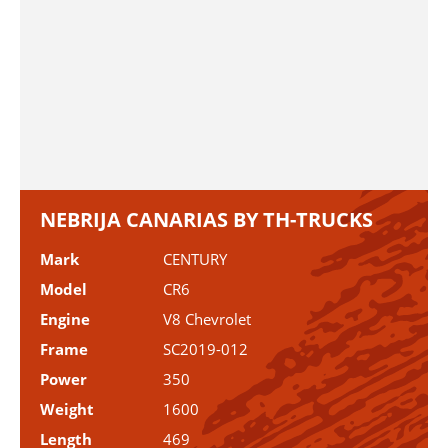
NEBRIJA CANARIAS BY TH-TRUCKS
Mark
CENTURY
Model
CR6
Engine
V8 Chevrolet
Frame
SC2019-012
Power
350
Weight
1600
Length
469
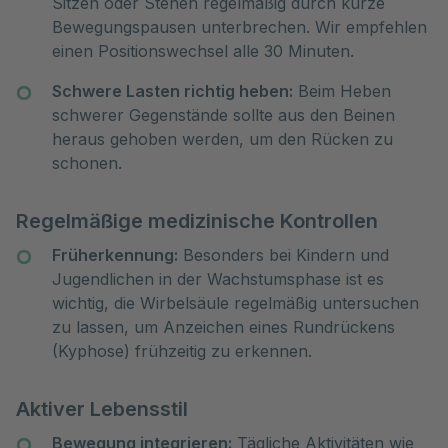
Sitzen oder Stehen regelmäßig durch kurze
Bewegungspausen unterbrechen. Wir empfehlen
einen Positionswechsel alle 30 Minuten.
Schwere Lasten richtig heben:
Beim Heben
schwerer Gegenstände sollte aus den Beinen
heraus gehoben werden, um den Rücken zu
schonen.
Regelmäßige medizinische Kontrollen
Früherkennung:
Besonders bei Kindern und
Jugendlichen in der Wachstumsphase ist es
wichtig, die Wirbelsäule regelmäßig untersuchen
zu lassen, um Anzeichen eines Rundrückens
(Kyphose) frühzeitig zu erkennen.
Aktiver Lebensstil
Bewegung integrieren:
Tägliche Aktivitäten wie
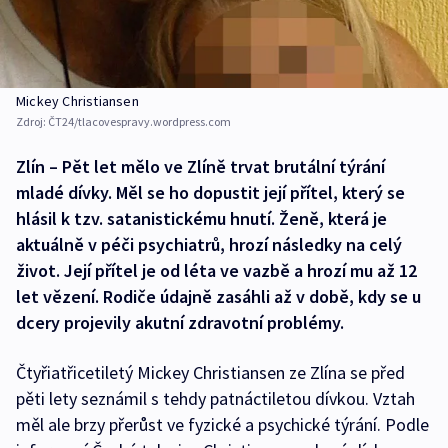
Mickey Christiansen
Zdroj:
ČT24/tlacovespravy.wordpress.com
Zlín – Pět let mělo ve Zlíně trvat brutální týrání
mladé dívky. Měl se ho dopustit její přítel, který se
hlásil k tzv. satanistickému hnutí. Ženě, která je
aktuálně v péči psychiatrů, hrozí následky na celý
život. Její přítel je od léta ve vazbě a hrozí mu až 12
let vězení. Rodiče údajně zasáhli až v době, kdy se u
dcery projevily akutní zdravotní problémy.
Čtyřiatřicetiletý Mickey Christiansen ze Zlína se před
pěti lety seznámil s tehdy patnáctiletou dívkou. Vztah
měl ale brzy přerůst ve fyzické a psychické týrání. Podle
■ ■ ■
#### Task brief
Transcribe the listing in full and omit the pictures.

#### Your solution
NEBRIJA CANARIAS BY TH-TRUCKS
Mark
CENTURY
Model
CR6
Engine
V8 Chevrolet
Frame
SC2019-012
Power
350
Weight
1600
Length
469
Sitzen oder Stehen regelmäßig durch kurze
Bewegungspausen unterbrechen. Wir empfehlen
einen Positionswechsel alle 30 Minuten.
Schwere Lasten richtig heben:
Beim Heben
schwerer Gegenstände sollte aus den Beinen
heraus gehoben werden, um den Rücken zu
schonen.
Regelmäßige medizinische Kontrollen
Früherkennung:
Besonders bei Kindern und
Jugendlichen in der Wachstumsphase ist es
wichtig, die Wirbelsäule regelmäßig untersuchen
zu lassen, um Anzeichen eines Rundrückens
(Kyphose) frühzeitig zu erkennen.
Aktiver Lebensstil
Bewegung integrieren:
Tägliche Aktivitäten wie
Mickey Christiansen
Zdroj:
ČT24/tlacovespravy.wordpress.com
Zlín – Pět let mělo ve Zlíně trvat brutální týrání
mladé dívky. Měl se ho dopustit její přítel, který se
hlásil k tzv. satanistickému hnutí. Ženě, která je
aktuálně v péči psychiatrů, hrozí následky na celý
život. Její přítel je od léta ve vazbě a hrozí mu až 12
let vězení. Rodiče údajně zasáhli až v době, kdy se u
dcery projevily akutní zdravotní problémy.
Čtyřiatřicetiletý Mickey Christiansen ze Zlína se před
pěti lety seznámil s tehdy patnáctiletou dívkou. Vztah
měl ale brzy přerůst ve fyzické a psychické týrání. Podle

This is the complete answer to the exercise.